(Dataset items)
## begin

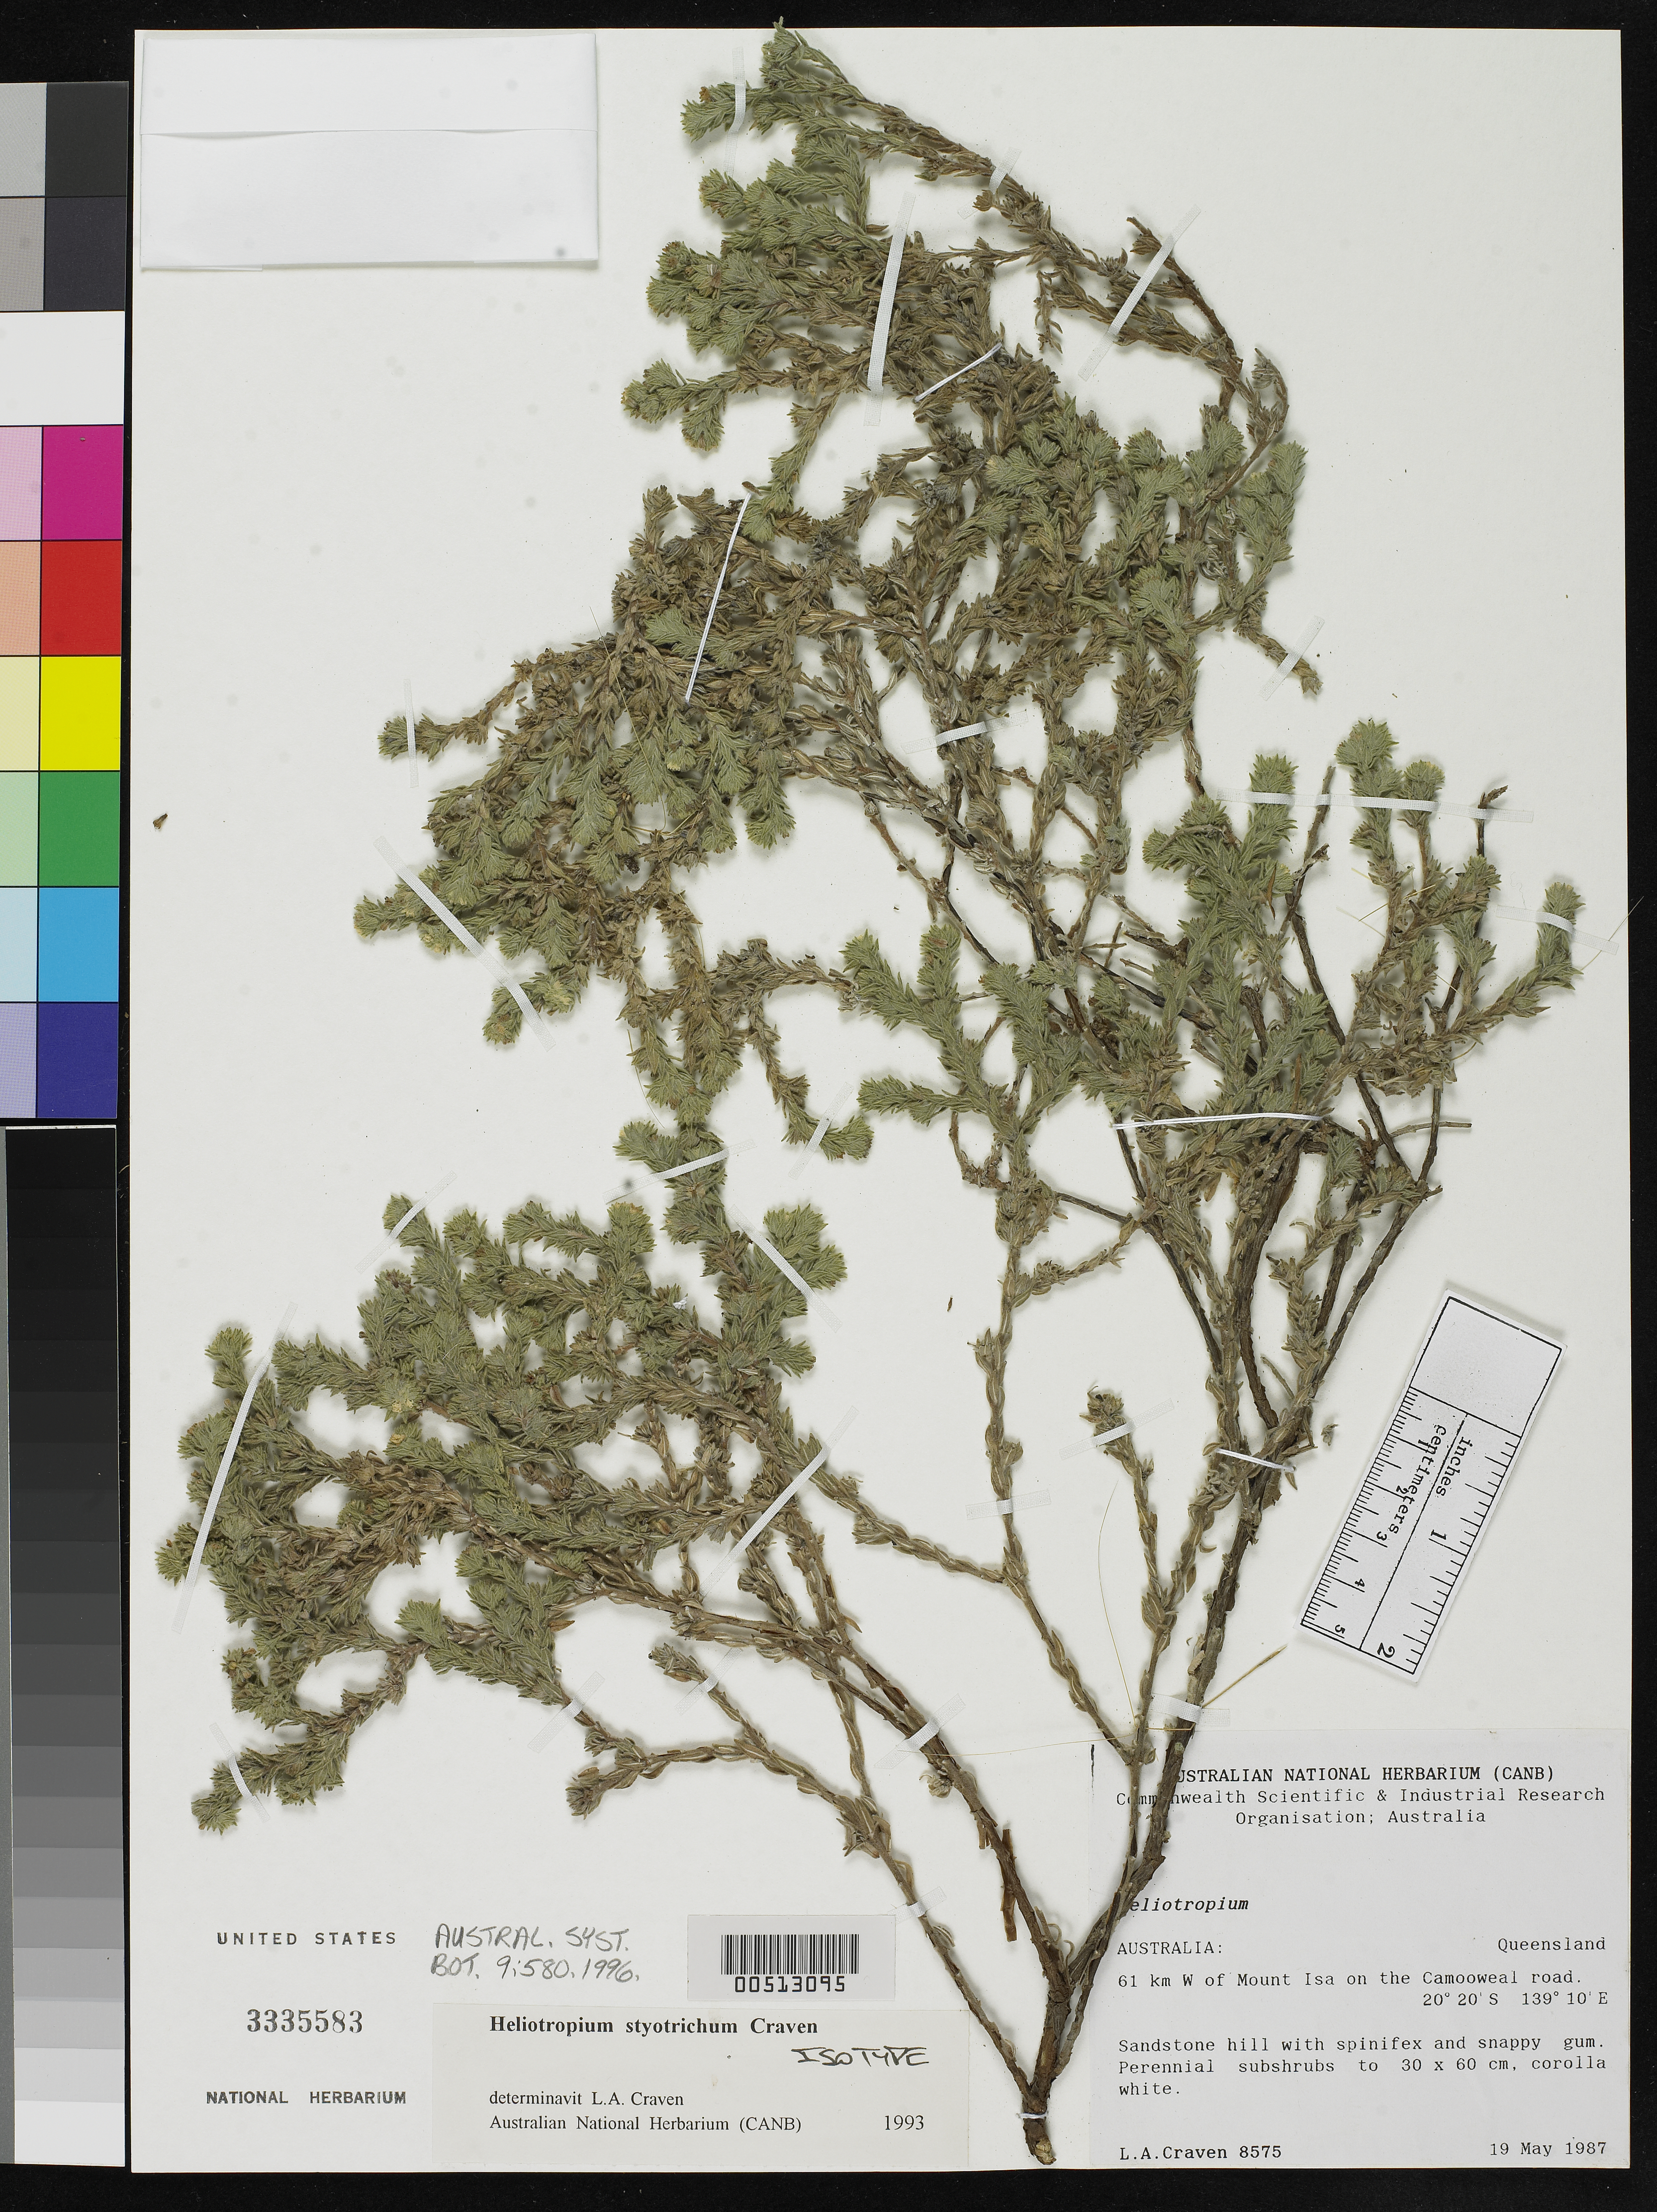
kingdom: Plantae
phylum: Tracheophyta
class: Magnoliopsida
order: Boraginales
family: Heliotropiaceae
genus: Heliotropium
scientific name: Heliotropium styotrichum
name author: Craven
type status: Isotype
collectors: L. A. Craven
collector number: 8575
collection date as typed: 19 May 1987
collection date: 1987-05-19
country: Australia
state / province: Queensland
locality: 61 km W of Mount Isa on Camooweal Road.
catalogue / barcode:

## end

§ TASK
Please return each line of the listing above word for word, leaving out the pictures.

§ SOLUTION TO THE EXERCISE
kingdom: Plantae
phylum: Tracheophyta
class: Magnoliopsida
order: Boraginales
family: Heliotropiaceae
genus: Heliotropium
scientific name: Heliotropium styotrichum
name author: Craven
type status: Isotype
collectors: L. A. Craven
collector number: 8575
collection date as typed: 19 May 1987
collection date: 1987-05-19
country: Australia
state / province: Queensland
locality: 61 km W of Mount Isa on Camooweal Road.
catalogue / barcode:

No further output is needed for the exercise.